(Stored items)
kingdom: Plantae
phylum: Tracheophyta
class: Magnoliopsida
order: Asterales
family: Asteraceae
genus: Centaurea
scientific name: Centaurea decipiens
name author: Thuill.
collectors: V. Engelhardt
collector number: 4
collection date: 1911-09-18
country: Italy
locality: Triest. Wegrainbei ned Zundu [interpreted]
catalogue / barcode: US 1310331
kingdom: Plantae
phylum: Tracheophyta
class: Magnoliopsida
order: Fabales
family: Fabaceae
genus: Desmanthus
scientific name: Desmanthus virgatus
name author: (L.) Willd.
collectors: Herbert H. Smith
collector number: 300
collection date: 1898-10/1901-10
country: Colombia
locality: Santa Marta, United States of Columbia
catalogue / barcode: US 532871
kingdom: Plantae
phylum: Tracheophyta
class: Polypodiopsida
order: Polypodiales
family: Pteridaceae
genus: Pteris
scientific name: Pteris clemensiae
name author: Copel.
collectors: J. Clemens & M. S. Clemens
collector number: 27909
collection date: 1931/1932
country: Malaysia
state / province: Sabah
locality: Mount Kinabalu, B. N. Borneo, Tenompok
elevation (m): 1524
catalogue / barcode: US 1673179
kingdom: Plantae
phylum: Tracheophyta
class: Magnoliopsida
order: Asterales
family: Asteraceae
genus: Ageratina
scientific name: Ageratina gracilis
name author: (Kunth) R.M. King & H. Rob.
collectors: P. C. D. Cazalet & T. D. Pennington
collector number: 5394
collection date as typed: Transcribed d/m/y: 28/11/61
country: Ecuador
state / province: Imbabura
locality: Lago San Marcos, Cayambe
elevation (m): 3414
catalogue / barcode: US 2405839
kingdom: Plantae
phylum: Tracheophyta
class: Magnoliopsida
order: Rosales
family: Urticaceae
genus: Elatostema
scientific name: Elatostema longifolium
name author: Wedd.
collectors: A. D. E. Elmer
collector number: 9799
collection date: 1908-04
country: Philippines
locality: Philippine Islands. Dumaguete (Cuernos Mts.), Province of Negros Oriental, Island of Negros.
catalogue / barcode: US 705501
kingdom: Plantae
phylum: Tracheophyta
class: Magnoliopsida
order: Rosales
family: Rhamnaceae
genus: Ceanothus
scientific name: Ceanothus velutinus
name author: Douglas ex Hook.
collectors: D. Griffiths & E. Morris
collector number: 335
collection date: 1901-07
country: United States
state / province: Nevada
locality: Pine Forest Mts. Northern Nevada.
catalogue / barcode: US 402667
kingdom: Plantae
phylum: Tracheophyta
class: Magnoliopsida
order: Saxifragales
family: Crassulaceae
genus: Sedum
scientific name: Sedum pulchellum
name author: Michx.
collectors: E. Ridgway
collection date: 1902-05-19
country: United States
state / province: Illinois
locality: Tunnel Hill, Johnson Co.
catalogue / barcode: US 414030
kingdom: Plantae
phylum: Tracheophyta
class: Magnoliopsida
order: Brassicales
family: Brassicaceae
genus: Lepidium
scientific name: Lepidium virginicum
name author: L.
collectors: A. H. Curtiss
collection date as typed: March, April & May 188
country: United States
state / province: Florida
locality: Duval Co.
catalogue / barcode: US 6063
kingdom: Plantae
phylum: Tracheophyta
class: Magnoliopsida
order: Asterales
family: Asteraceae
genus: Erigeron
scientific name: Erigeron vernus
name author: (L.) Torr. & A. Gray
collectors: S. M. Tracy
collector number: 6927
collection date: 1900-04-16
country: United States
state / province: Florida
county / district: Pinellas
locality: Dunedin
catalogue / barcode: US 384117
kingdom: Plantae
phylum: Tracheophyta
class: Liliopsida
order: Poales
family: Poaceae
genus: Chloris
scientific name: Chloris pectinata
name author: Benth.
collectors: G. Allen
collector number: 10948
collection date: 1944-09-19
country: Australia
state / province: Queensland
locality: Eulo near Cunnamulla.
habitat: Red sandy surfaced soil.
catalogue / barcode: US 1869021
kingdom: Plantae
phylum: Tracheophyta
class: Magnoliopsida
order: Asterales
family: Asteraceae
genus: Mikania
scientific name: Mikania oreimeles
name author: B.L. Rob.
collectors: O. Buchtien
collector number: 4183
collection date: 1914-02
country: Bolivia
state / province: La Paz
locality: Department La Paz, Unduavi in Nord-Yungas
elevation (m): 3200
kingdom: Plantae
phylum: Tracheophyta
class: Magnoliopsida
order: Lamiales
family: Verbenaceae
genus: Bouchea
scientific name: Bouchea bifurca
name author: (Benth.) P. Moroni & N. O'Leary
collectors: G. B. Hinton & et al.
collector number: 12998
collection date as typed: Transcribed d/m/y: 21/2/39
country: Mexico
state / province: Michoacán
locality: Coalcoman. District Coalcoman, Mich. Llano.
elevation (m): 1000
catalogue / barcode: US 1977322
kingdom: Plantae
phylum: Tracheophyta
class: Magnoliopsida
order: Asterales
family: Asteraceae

Required work ▸
Duplicate the lines of the listing starting at the line containing "catalogue / barcode: US 705501" and ending at the line containing "collectors: A. H. Curtiss", keeping every character the same.

The output ▸
catalogue / barcode: US 705501
kingdom: Plantae
phylum: Tracheophyta
class: Magnoliopsida
order: Rosales
family: Rhamnaceae
genus: Ceanothus
scientific name: Ceanothus velutinus
name author: Douglas ex Hook.
collectors: D. Griffiths & E. Morris
collector number: 335
collection date: 1901-07
country: United States
state / province: Nevada
locality: Pine Forest Mts. Northern Nevada.
catalogue / barcode: US 402667
kingdom: Plantae
phylum: Tracheophyta
class: Magnoliopsida
order: Saxifragales
family: Crassulaceae
genus: Sedum
scientific name: Sedum pulchellum
name author: Michx.
collectors: E. Ridgway
collection date: 1902-05-19
country: United States
state / province: Illinois
locality: Tunnel Hill, Johnson Co.
catalogue / barcode: US 414030
kingdom: Plantae
phylum: Tracheophyta
class: Magnoliopsida
order: Brassicales
family: Brassicaceae
genus: Lepidium
scientific name: Lepidium virginicum
name author: L.
collectors: A. H. Curtiss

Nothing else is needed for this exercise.